The bitter battle of 2016 between Tata Sons and its former Chairman Cyrus Mistry is back. This follows the May 29 filing of a case by the Central Bureau of Investigation probe against Malaysia’s AirAsia for allegedly entering into a criminal conspiracy with the United Progressive Alliance government in 2013-14. The latest fire comes from Ramachandran Venkataramanan, Managing Trustee of the Sir Dorabji Tata Trust and non-executive director of AirAsia India. He is one of the nine mentioned in the CBI file.
“It is commonly known that the present accusations qua Air Asia India find their root in baseless allegations made by Mr. Cyrus P Mistry and the Shapoor Pallonji Group against Tata Trusts Trustees (me included) and Tata Sons in his ‘revenge’ legal actions,” a press statement, sent by Tatas’ public relations agency, quoted Venkataramanan as saying.
Venkataramanan is responsible for management and oversight of all the Tata Trusts, Sir Dorabji Tata Trust being the largest of these.

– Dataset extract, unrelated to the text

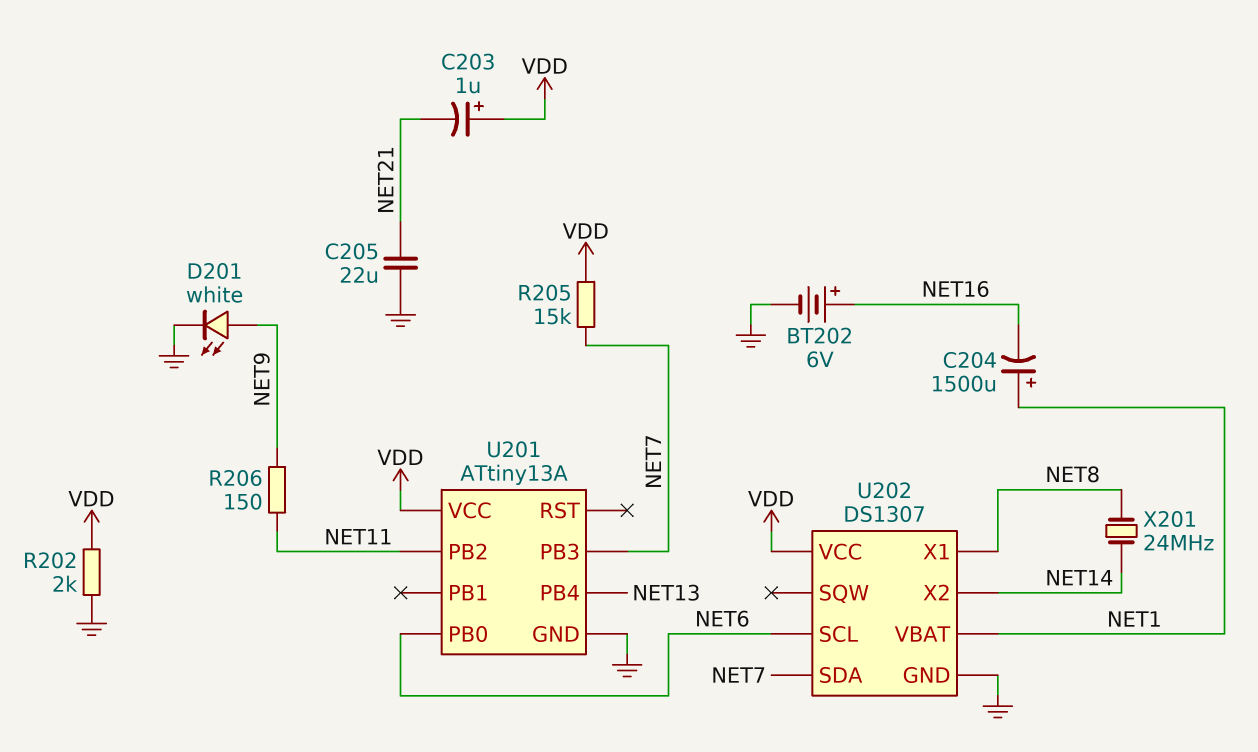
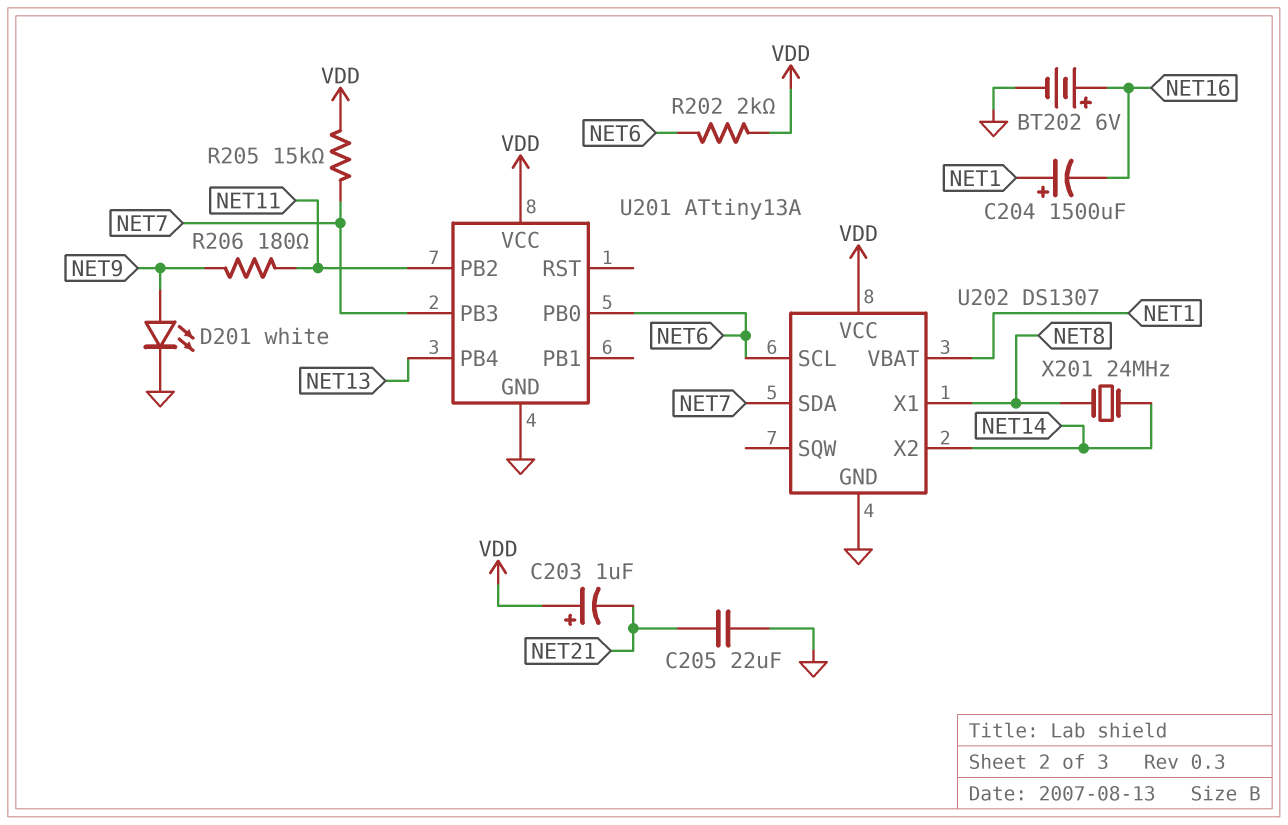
R202: 2k (GND, VDD) -> 2k (NET6, VDD)
R206: 150 (NET9, NET11) -> 180 (NET9, NET11)

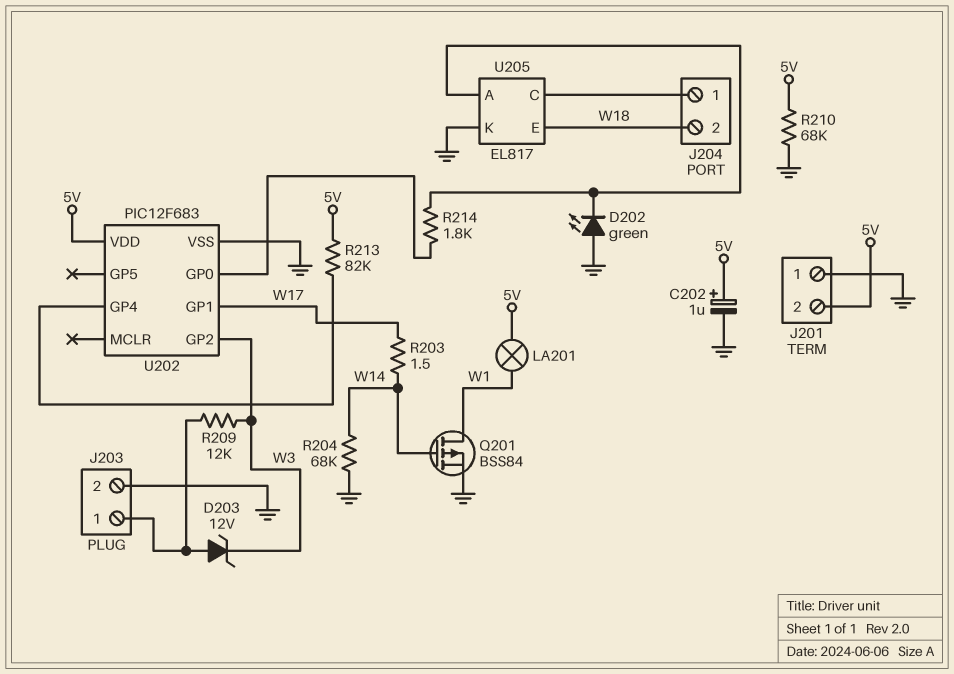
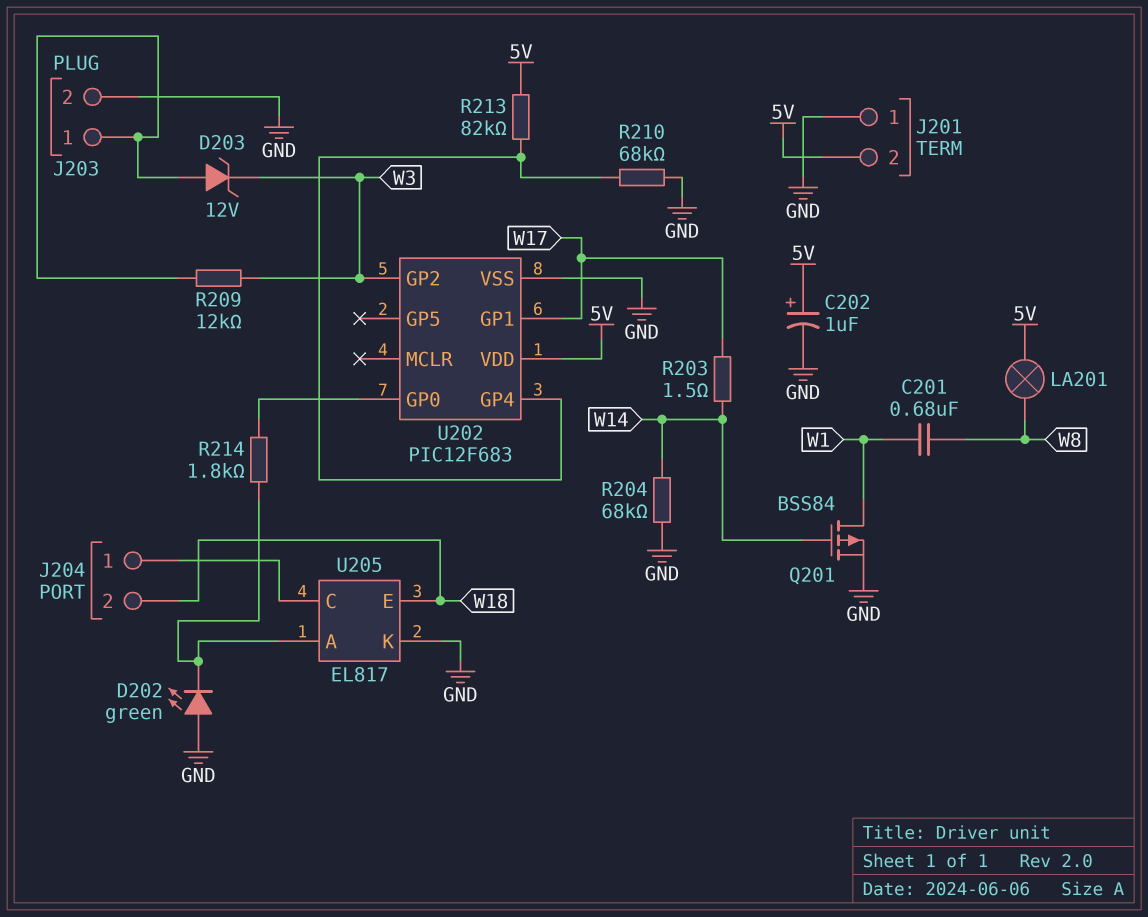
C201: none -> 680nF (W1, W8)
LA201: lamp (5V, W1) -> lamp (5V, W8)
R210: 68k (5V, GND) -> 68k (GND, U202/GP4)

Sir Dorabji Tata Trust and Sir Ratan Tata Trust are two of the largest Tata trusts, all of which collectively hold 66 percent stake in Tata Sons, the holding company of all Tata Group companies. The Law graduate from Mumbai University holds 1.5 percent stake in AirAsia India.
The CBI’s First Information Report alleges that officials of AirAsia and its Indian unit connived with officials in the aviation ministry to get the then prevailing rule of 5/20 scrapped to secure a licence for the airline to fly overseas from India. Tony Fernandes, the maverick chief executive officer of AirAsia Berhad, and company executive Tharumalingam Kanagalingam are also named in the FIR.
Under the 5/20 rule, any airline from India, keen to operate overseas flights, should have been operating for five years and had to have 20 planes in its fleet.
It is also alleged that AirAsia India was effectively controlled by its Malaysian parent in violation of the Indian laws that forbid foreign control of a local airline.
CBI’s FIR relies on emails exchanged between officials of AirAsia, its Indian unit and Tata Sons.
In one such email, Venkataramanan is alleged to have written to Kanagalingam, ”Met Mr Ajit Singh a short while ago. He said approvals should come soon and that our planning should be on the basis of the 5/20 rule getting scrapped.”
Defending the licence given to AirAsia, Venkataramanan said in the press release that it was one of the many airlines that had sought a review of the policy.
“I reiterate that all allegations of wrong doing or illegality against me are baseless. These motivated allegations are part of the smear campaign run to discredit me and the work being done by the Tata Trusts, which contribute Rs 1,200 crores each year to philanthropic activities. Despite, Mr Cyrus Mistry and his company’ efforts to discredit the Trusts, we resolve to enhance the quality of life of our people,” Venkataramanan said in his media statement.
It may be added here that the 5/20 rule was a very unreasonable and restrictive one and clearly favoured the existing airlines by limiting the competition in the sector till it was scrapped.
Mistry had accused Venkat, as he is popularly known, of two counts. These included asking Tata Capital to give loans to Chennai-based entrepreneur C Sivasankaran that turned bad and of hiding fraudulent transactions in AirAsia India.
In a separate statement, AirAsia on Wednesday said the regulator Directorate General of Civil Aviation had in February 2017 found it to be in compliance with all the Indian laws. It said it would cooperate with the relevant authorities to facilitate an early conclusion of this matter.